Source document Block Start
# DAP Sealant [Alex Ultra 230] Safe?



## craven (Mar 12, 2011)

First of all is it safe for a Great Stuff Background, this stuff, then coco-fiber mushed on top?

Second, if it is safe, does it work just as well as GE Silicone II? I was in hardware store and this stuff was $4/tube. GE Silicone was pushing $7/tube.

DAP® ALEX Ultra® 230 Premium Indoor/Outdoor Sealant with MICROBAN® Antimicrobial Product Protection


----------



## Pumilo (Sep 4, 2010)

Absolutely not. It's not even silicone.


----------



## froggymike (Jan 11, 2010)

I agree that you are not able to use that caulk. You must use 100% pure silicone.


----------



## craven (Mar 12, 2011)

Thank you folks. Returning it tomorrow.


----------



## Pumilo (Sep 4, 2010)

If you study this thread, http://www.dendroboard.com/forum/parts-construction/35720-bio-seal.html , you may come to the conlusion that GE Silicone 1 is a better choice than GE Silicone 2. This is due to the organotins in the GE 2. Unfortunately, it is very hard to find the GE 1 in colors. I've only seen it in clear.


----------



## earthfrog (May 18, 2008)

Nothing in the realm of man-made chemicals for viv building has been proven entirely safe for dart frogs. Some things are safer than others, but still not totally safe, as it were... (such as neoprene as opposed to latex, 100 percent silicone as opposed to silicone plus mold inibitors/antimicrobial agents, etc). 

Your best bet is generally to make a clay background and avoid these things where possible, including PVC (as noted in the Poison Frogs book by Lotters, Henckel, etc.) It is not always the immediate finished product that is the issue, but what remains and what gets released after that material breaks down over the years that is the issue here.


----------



## shockingelk (May 14, 2008)

Pumilo said:


> Absolutely not. It's not even silicone.


Old thread but are you asserting the tubes that say 100% silicone REALLY aren't? I've four tubes of this stuff I bought years ago ("AQUARIUM SEALANT 100% SILICONE") I wish to use in a couple days.
Source document Block End
**Instructions:**
1 > Answer these questions about the sealant thread:
(a) What price per tube did the hardware store charge for the DAP sealant?
(b) Which GE silicone does Pumilo suggest may be the better choice, and in what color has Pumilo seen it?
(c) What kind of background does earthfrog call generally the best bet?
2 > Convert the rows from the line containing "right shoulder: (641, 194, -15)" through the end of the rows into a two-column CSV with the columns keypoint and position, one line for each row. Put each value in its own quoted field and turn any line breaks into spaces.
Data section Block Start
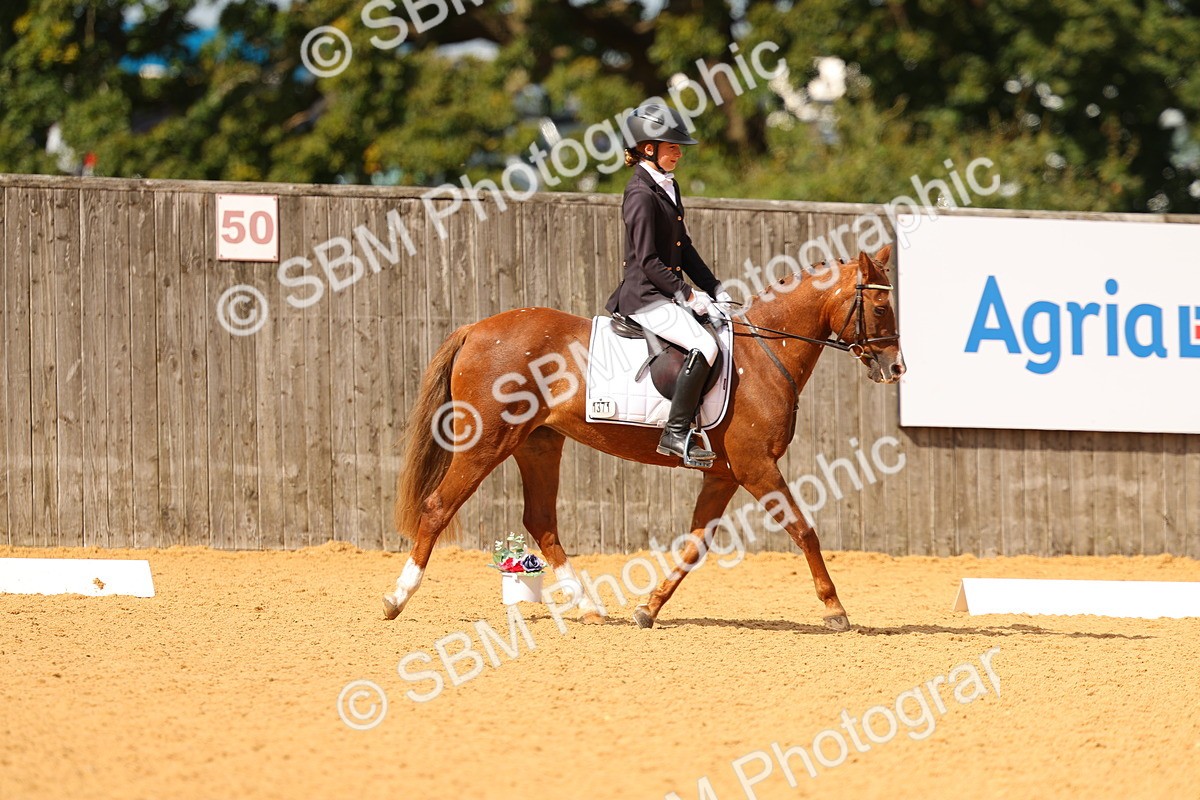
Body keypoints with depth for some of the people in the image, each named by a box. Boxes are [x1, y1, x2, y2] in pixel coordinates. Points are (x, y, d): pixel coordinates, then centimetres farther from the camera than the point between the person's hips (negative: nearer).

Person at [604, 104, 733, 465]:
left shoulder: (667, 187, 14)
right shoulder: (641, 194, -15)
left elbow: (683, 247, 19)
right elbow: (648, 261, -18)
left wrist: (714, 289, 11)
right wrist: (687, 295, -17)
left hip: (667, 295, 10)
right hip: (645, 296, -10)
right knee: (704, 346, -26)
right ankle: (676, 435, -25)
Data section Block End
**Answers provided:**
1 >
(a) $4 per tube.
(b) GE Silicone 1, seen only in clear.
(c) A clay background.

2 >
keypoint,position
"right shoulder:","(641, 194, -15)"
"left elbow:","(683, 247, 19)"
"right elbow:","(648, 261, -18)"
"left wrist:","(714, 289, 11)"
"right wrist:","(687, 295, -17)"
"left hip:","(667, 295, 10)"
"right hip:","(645, 296, -10)"
"right knee:","(704, 346, -26)"
"right ankle:","(676, 435, -25)"